RECORDS SHOWN:
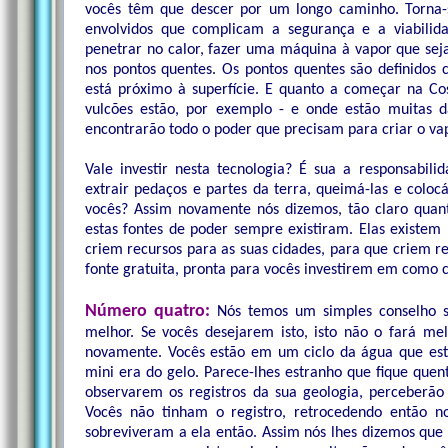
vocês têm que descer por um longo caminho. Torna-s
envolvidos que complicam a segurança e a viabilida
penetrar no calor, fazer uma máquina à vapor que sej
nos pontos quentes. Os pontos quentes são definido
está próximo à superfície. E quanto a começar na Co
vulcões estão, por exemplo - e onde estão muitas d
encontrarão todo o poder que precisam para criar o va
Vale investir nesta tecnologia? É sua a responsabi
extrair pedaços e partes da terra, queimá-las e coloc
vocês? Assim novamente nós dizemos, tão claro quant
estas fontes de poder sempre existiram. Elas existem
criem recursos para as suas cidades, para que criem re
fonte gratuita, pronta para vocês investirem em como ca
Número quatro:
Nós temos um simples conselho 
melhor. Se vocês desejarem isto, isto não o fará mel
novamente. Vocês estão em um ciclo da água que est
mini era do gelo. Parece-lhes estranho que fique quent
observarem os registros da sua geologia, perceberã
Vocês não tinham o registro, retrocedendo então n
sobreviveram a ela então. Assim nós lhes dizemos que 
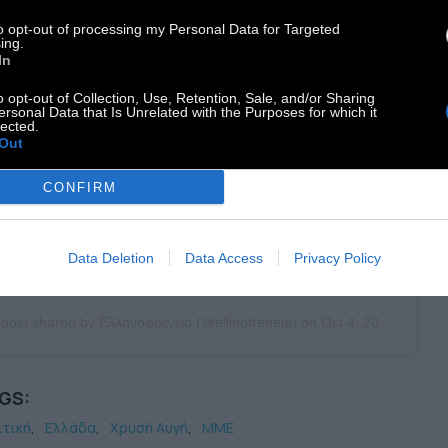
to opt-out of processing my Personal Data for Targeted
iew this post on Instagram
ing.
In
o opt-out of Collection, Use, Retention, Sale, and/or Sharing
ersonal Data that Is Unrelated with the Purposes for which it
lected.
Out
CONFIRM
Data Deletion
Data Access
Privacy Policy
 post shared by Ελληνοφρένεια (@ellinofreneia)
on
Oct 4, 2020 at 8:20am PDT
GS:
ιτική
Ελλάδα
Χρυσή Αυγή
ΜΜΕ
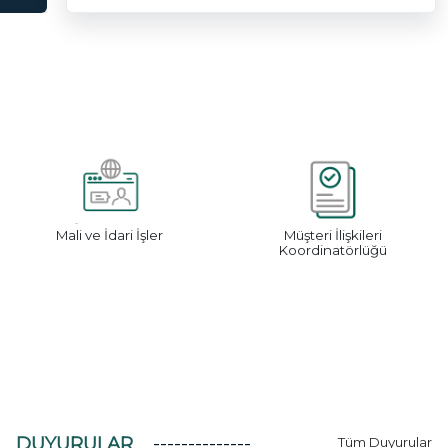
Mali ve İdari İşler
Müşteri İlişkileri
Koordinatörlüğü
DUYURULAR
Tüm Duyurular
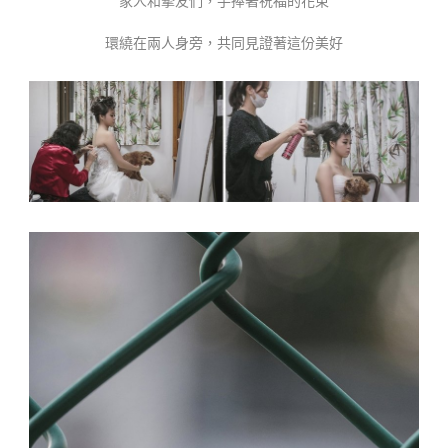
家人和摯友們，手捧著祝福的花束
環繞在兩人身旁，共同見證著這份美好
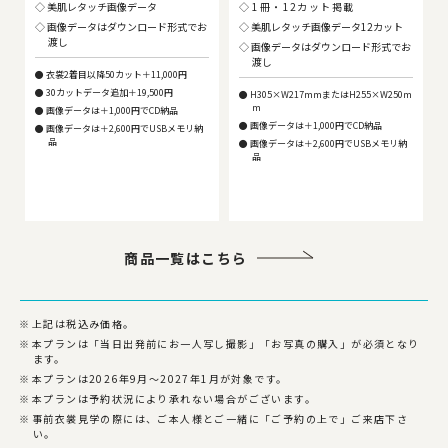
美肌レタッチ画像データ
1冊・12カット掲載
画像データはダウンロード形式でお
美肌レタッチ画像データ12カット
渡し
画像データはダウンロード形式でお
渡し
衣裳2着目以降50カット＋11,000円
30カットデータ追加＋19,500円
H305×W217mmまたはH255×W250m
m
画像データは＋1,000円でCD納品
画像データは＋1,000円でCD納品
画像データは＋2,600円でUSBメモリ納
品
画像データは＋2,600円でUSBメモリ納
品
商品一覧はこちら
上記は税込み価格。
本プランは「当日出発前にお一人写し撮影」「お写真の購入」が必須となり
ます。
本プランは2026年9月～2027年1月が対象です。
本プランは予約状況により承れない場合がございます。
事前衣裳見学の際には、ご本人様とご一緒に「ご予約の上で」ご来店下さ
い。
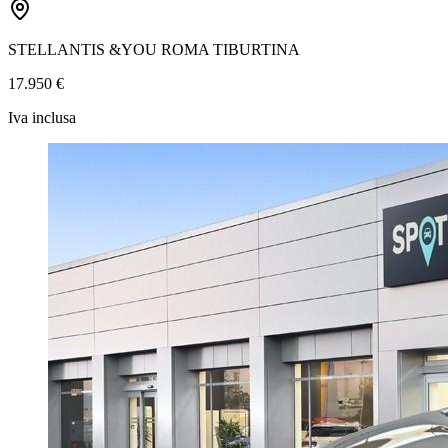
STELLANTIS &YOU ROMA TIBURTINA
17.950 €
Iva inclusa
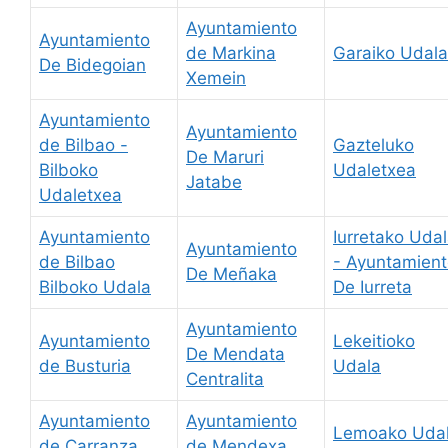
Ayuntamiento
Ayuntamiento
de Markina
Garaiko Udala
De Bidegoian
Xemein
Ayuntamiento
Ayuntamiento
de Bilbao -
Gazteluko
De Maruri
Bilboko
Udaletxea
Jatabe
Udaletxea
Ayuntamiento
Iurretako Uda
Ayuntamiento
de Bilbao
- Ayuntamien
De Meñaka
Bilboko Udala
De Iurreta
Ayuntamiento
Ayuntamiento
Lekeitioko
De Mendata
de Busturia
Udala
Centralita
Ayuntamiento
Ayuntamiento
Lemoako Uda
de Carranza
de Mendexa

TASK REQUIREMENTS: Write out each record exactly as shown, but not its pictures.

TASK OUTPUT:
vocês têm que descer por um longo caminho. Torna-s
envolvidos que complicam a segurança e a viabilida
penetrar no calor, fazer uma máquina à vapor que sej
nos pontos quentes. Os pontos quentes são definido
está próximo à superfície. E quanto a começar na Co
vulcões estão, por exemplo - e onde estão muitas d
encontrarão todo o poder que precisam para criar o va
Vale investir nesta tecnologia? É sua a responsabi
extrair pedaços e partes da terra, queimá-las e coloc
vocês? Assim novamente nós dizemos, tão claro quant
estas fontes de poder sempre existiram. Elas existem
criem recursos para as suas cidades, para que criem re
fonte gratuita, pronta para vocês investirem em como ca
Número quatro:
Nós temos um simples conselho 
melhor. Se vocês desejarem isto, isto não o fará mel
novamente. Vocês estão em um ciclo da água que est
mini era do gelo. Parece-lhes estranho que fique quent
observarem os registros da sua geologia, perceberã
Vocês não tinham o registro, retrocedendo então n
sobreviveram a ela então. Assim nós lhes dizemos que 
to opt-out of processing my Personal Data for Targeted
iew this post on Instagram
ing.
In
o opt-out of Collection, Use, Retention, Sale, and/or Sharing
ersonal Data that Is Unrelated with the Purposes for which it
lected.
Out
CONFIRM
Data Deletion
Data Access
Privacy Policy
 post shared by Ελληνοφρένεια (@ellinofreneia)
on
Oct 4, 2020 at 8:20am PDT
GS:
ιτική
Ελλάδα
Χρυσή Αυγή
ΜΜΕ
Mali ve İdari İşler
Müşteri İlişkileri
Koordinatörlüğü
DUYURULAR
Tüm Duyurular
家人和摯友們，手捧著祝福的花束
環繞在兩人身旁，共同見證著這份美好
美肌レタッチ画像データ
1冊・12カット掲載
画像データはダウンロード形式でお
美肌レタッチ画像データ12カット
渡し
画像データはダウンロード形式でお
渡し
衣裳2着目以降50カット＋11,000円
30カットデータ追加＋19,500円
H305×W217mmまたはH255×W250m
m
画像データは＋1,000円でCD納品
画像データは＋1,000円でCD納品
画像データは＋2,600円でUSBメモリ納
品
画像データは＋2,600円でUSBメモリ納
品
商品一覧はこちら
上記は税込み価格。
本プランは「当日出発前にお一人写し撮影」「お写真の購入」が必須となり
ます。
本プランは2026年9月～2027年1月が対象です。
本プランは予約状況により承れない場合がございます。
事前衣裳見学の際には、ご本人様とご一緒に「ご予約の上で」ご来店下さ
い。
STELLANTIS &YOU ROMA TIBURTINA
17.950 €
Iva inclusa
Ayuntamiento
Ayuntamiento
de Markina
Garaiko Udala
De Bidegoian
Xemein
Ayuntamiento
Ayuntamiento
de Bilbao -
Gazteluko
De Maruri
Bilboko
Udaletxea
Jatabe
Udaletxea
Ayuntamiento
Iurretako Uda
Ayuntamiento
de Bilbao
- Ayuntamien
De Meñaka
Bilboko Udala
De Iurreta
Ayuntamiento
Ayuntamiento
Lekeitioko
De Mendata
de Busturia
Udala
Centralita
Ayuntamiento
Ayuntamiento
Lemoako Uda
de Carranza
de Mendexa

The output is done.